Inhibition of RelA expression via RNA interference induces immune tolerance in a rat keratoplasty model

Publication date: May 2016
Source:Molecular Immunology, Volume 73
Author(s): Jize Yang, Songfu Feng, Guoguo Yi, Wei Wu, Ruiwen Yi, Xiaohe Lu, Wanfu Xu, Haijiang Qiu
RelA, the most important regulator of NF-kB activity, and its mechanisms in keratoplasty immune rejection have not been fully investigated. In the present study, lentivirus-mediated silencing of RelA expression in a bone marrow-derived dendritic cell (BMDC) model was tested. The BMDCs were transfected with RelA-shRNA to induce an immature, maturation-resistant and tolerogenic phenotype, while not significantly changing IFN-γ, IL-10 and IL-17 expression. A fully allogeneic rat cornea transplant model was established for in vivo studies. The allograft mean survival time (MST) of lv-shRelA-DC injection groups were significantly longer than the untreated BMDC group and control group. The corneal opacity and neovascularization scale of the lv-shRelA-DC injection groups were slight compared to pair control others.
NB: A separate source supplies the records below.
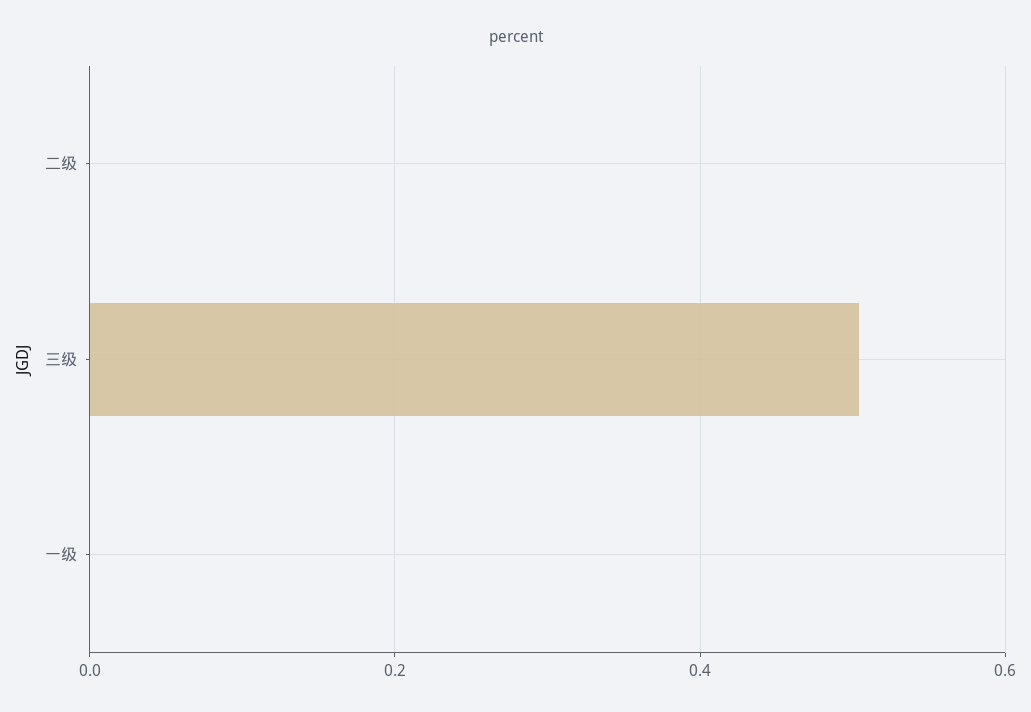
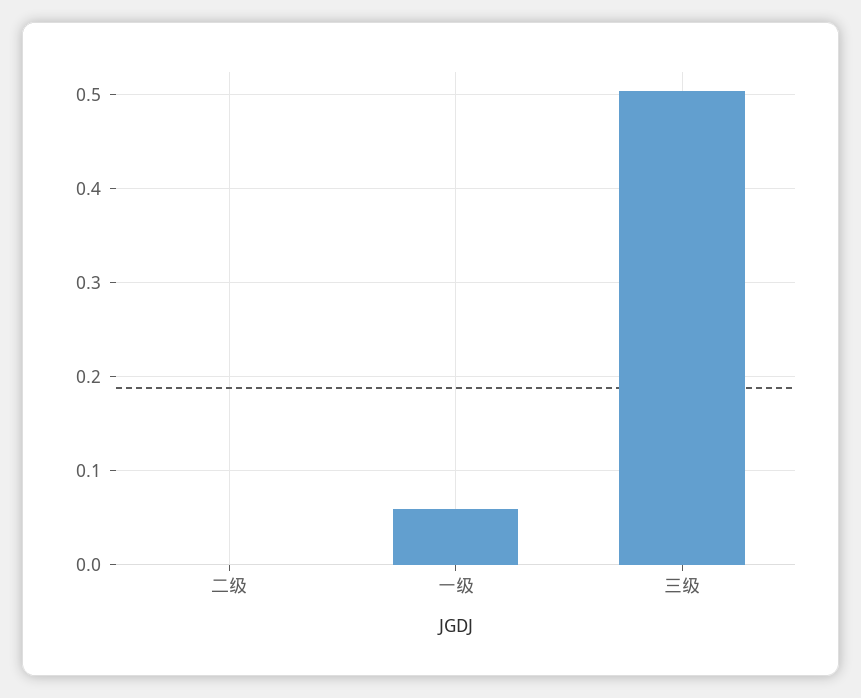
  {
    "二级": 0,
    "三级": 0.5,
-   "一级": 0
+   "一级": 0.06
  }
Postoperative flow cytometric analysis revealed that the percentage of Treg positive cells was dramatically increased in animals that received an lv-shRelA-DC injection. ELISA and qRT-PCR analyses of serum showed that IFN-γ and IL-17 expression were suppressed by lv-shRelA-DC treatement. In vivo experiments demonstrated that IL-10 induced immunosuppression was partly attributed to injection of lv-shRelA-DC throughout the experiment, differing from the general anti-inflammatory factors. Luciferase and Chromatin IP evaluation showed that RelA knockdown in BMDCs significantly reduces DNA binding to IFN-γ, IL-10 and the IL-17 promoter and inhibited of transcriptional activity. Taken together, this study illustrates a significant role of RelA in mediating the corneal neovascularization by affecting IL-17 expression. Our comprehensive analysis shows that the significant role of RelA provides a novel and feasible therapeutic approach for the prevention of corneal allograft rejection.